If you don’t care about “perfect, proper etiquette”, then why meander through the comments on an etiquette blog? And why attack the blog’s author? It’s fine to disagree, even spiritedly. But you might at least attack the ideas and not the person. Having a different opinion isn’t a “hang-up”, it’s a different opinion. Also, “you’ve been told time and time again…” isn’t a compelling rationale for your perspective. It’s paternalistic, patronizing and leaves one wincing with some vicarious chagrin to read it. I don’t mean to deconstruct your reasoning in an overly personal manner, but I confess that I object to the way in which your remarks were written.
While Celesetia’s comment was fairly…combative, shall we say, it could be argued that Admin’s original post was also somewhat combative. That’s entirely her right – it’s her blog after all, but she did refer to anybody who disagreed with her view on this point as childish and self indulgent, as well as imply they were ungracious and immature.
In my family it is tradition for whoever is celebrating a birthday to choose a restaurant and take the entire family out to dinner, paying the entire tab. We all enjoy this time together, and look forward to these outings. Admin’s post called my entire family childish and ungracious due to the fact that we have a different culture than her.
Read for comprehension. It’s Miss Manners who refers to people who host their own birthday parties as engaging in “childish self indulgence”. I happen to agree with her.
The interesting thing is that there is no “perfect proper etiquette” when it comes to this birthday party hosting question. EHell Dame and Miss Manners are of a certain opinion, but lots of other etiquette writers differ in their perspective. Also, culture is changing, people’s economic situations are changing, and let’s not forget the multicultural perspective (different cultures, different rules, and we’re only getting more diverse). I think this blog makes a strong case against throwing your own party (and especially against the everybody-pays-their-own-way variety), but that doesn’t discount strong arguments on the other side too.

[Listed entries]

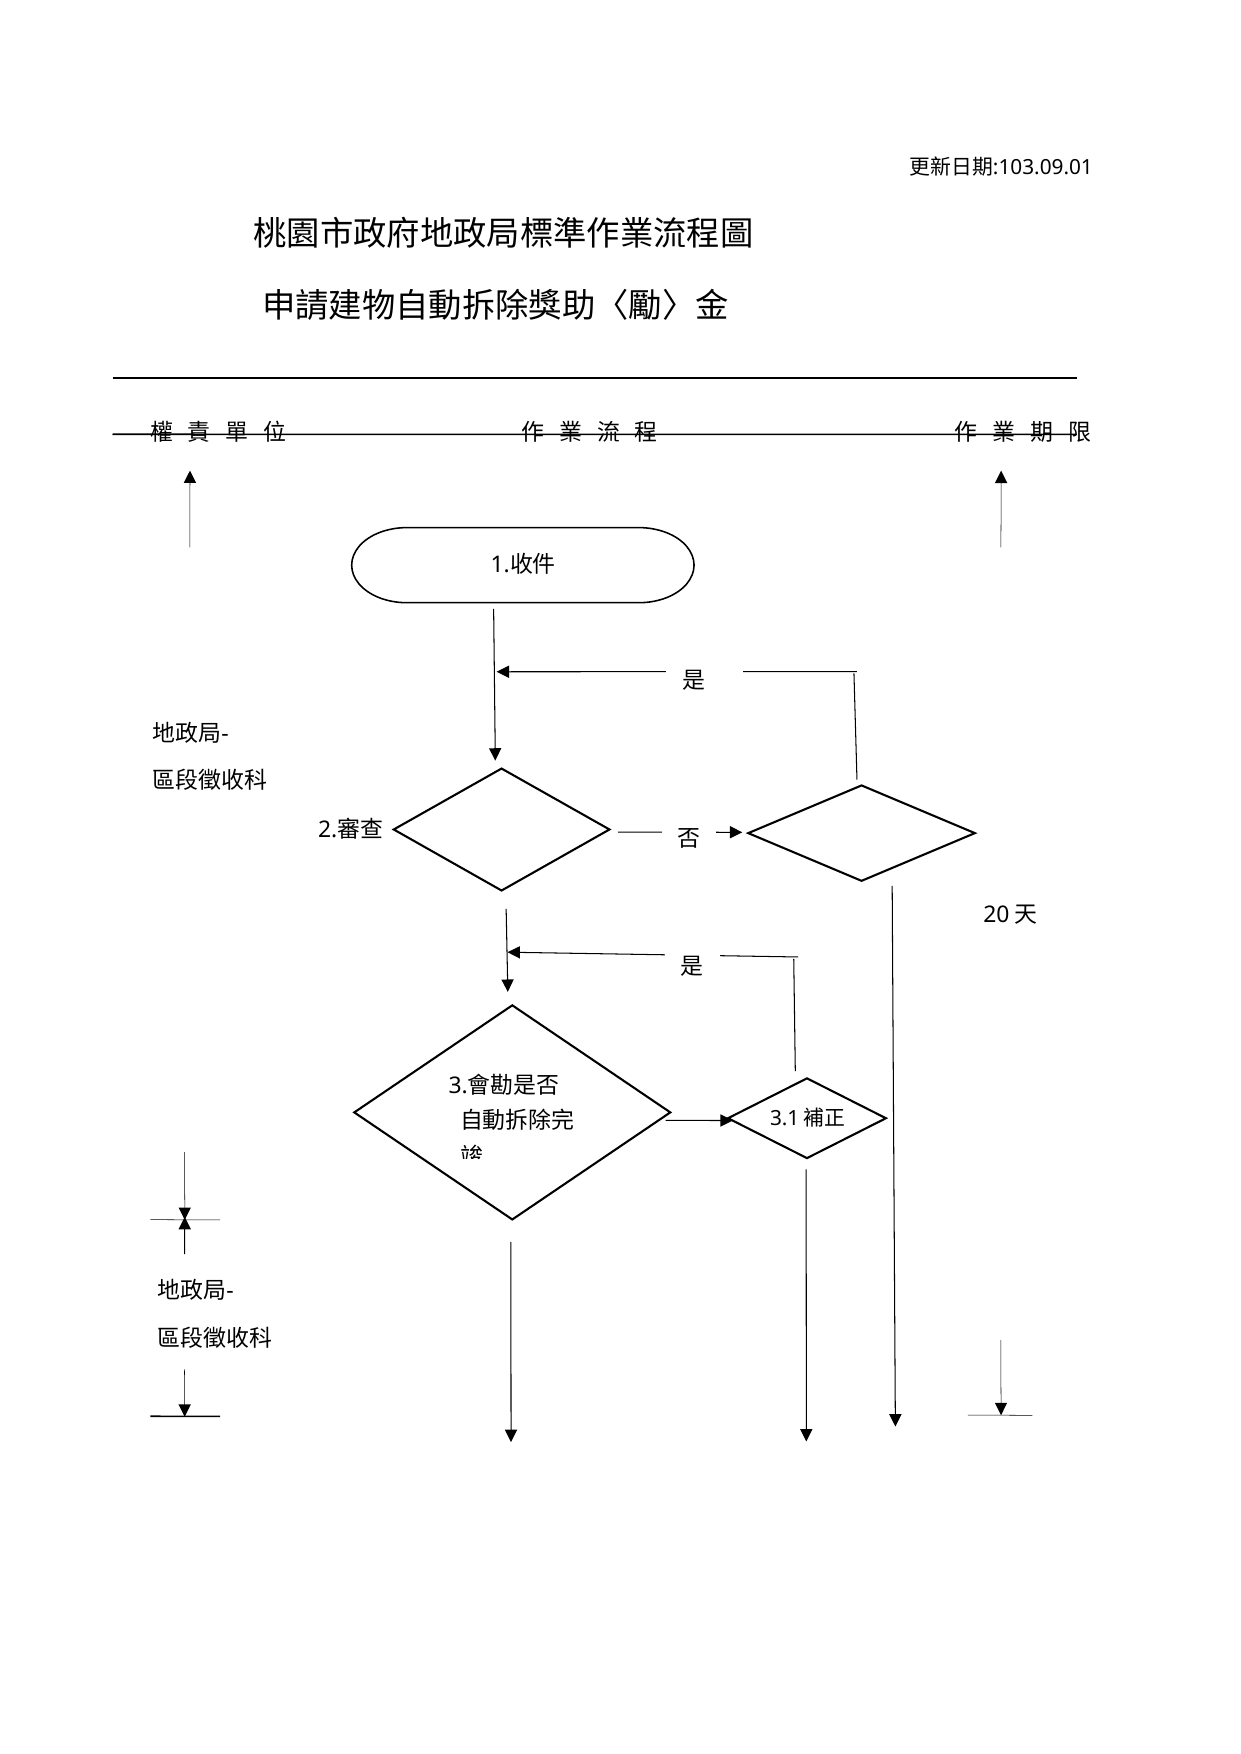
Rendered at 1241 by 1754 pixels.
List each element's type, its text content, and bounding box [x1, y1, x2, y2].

text 否 [644, 1092, 775, 1122]
text 2.審查 [716, 811, 1093, 844]
text 權責單位 作業流程 作業期限 [150, 414, 1093, 447]
text 區段徵收科 [152, 764, 322, 795]
text 否 [839, 1092, 893, 1122]
text 否 [677, 819, 701, 848]
text 更新日期:103.09.01 [150, 150, 1093, 180]
text 20天 [983, 896, 1045, 929]
text 3.會勘是否自動拆除完竣 [448, 1066, 576, 1158]
text 是 [681, 948, 704, 981]
text 桃園市政府地政局標準作業流程圖 [167, 207, 1104, 255]
text 2.審查 [150, 811, 662, 844]
text 是 [682, 662, 727, 689]
text 3.1補正 [770, 1101, 851, 1130]
text 地政局- [152, 716, 322, 747]
text 2.1補正 [820, 844, 903, 848]
text 否 [894, 1092, 1093, 1122]
text 1.收件 [383, 546, 663, 579]
text 區段徵收科 [157, 1322, 272, 1353]
text 申請建物自動拆除獎助〈勵〉金 [167, 279, 1104, 327]
text 地政局- [157, 1274, 272, 1305]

[Written request 1] From the birthday-party etiquette comments, copy out the passage that begins at the words "While Celesetia’s comment" and stops after "agree with her.".
[Written request 2] Continue the birthday-party etiquette comments from their final sentence onward.

[Written reply 1]
While Celesetia’s comment was fairly…combative, shall we say, it could be argued that Admin’s original post was also somewhat combative. That’s entirely her right – it’s her blog after all, but she did refer to anybody who disagreed with her view on this point as childish and self indulgent, as well as imply they were ungracious and immature.
In my family it is tradition for whoever is celebrating a birthday to choose a restaurant and take the entire family out to dinner, paying the entire tab. We all enjoy this time together, and look forward to these outings. Admin’s post called my entire family childish and ungracious due to the fact that we have a different culture than her.
Read for comprehension. It’s Miss Manners who refers to people who host their own birthday parties as engaging in “childish self indulgence”. I happen to agree with her.

[Written reply 2]
Celesetia, Admin did acknowledge that Anon may not be in the States & to be fair, this is a U.S-based site so naturally it’s going to focus largely on U.S. etiquette & etiquette fails. If an American was on a similar blog of UK or Japanese origin & posted “Well, that’s not how we do things in the States”, I really doubt they get a response even half as polite. The Americans that comment on EH are actually very open to hearing about how other countries have different social norms & it’s understood that rules here don’t apply everywhere else but it’s simply a fact that a blog about cultural manners is going to heavily skew towards the culture it’s based in.
I am most certainly American! Customs differ widely in a large and diverse country such as ours.
No, we entertain quite a bit, but less since I had a baby. My own birthday is at an inconvenient time of year so it’s not great for parties. If you mean the one I attended, then yes I think it was the one party they threw all year. But I’m not sure why that should bother me.
To clarify: husbands and family can host brithday parties honoring their loved ones but not other celebratory events (showers etc.)? Friends are required to host showers for their married/pregnant friends and birthday parties for their single friends? Who hosts housewarming parties or are those just no no’s all together. Or when your friend group has a diverse cultural background who does any of the above? I think the norms you establish within your social/familial groups should supercede Ms. Manners since her view point is very ethnocentric to British/US customs.
I feel that etiquette isn’t only about how to preemptively maneuver social situations but to also explain where you might be going wrong if you find that your social efforts are mostly unsuccessful (if that makes sense?) Etiquette can save you from (further) hurt feelings.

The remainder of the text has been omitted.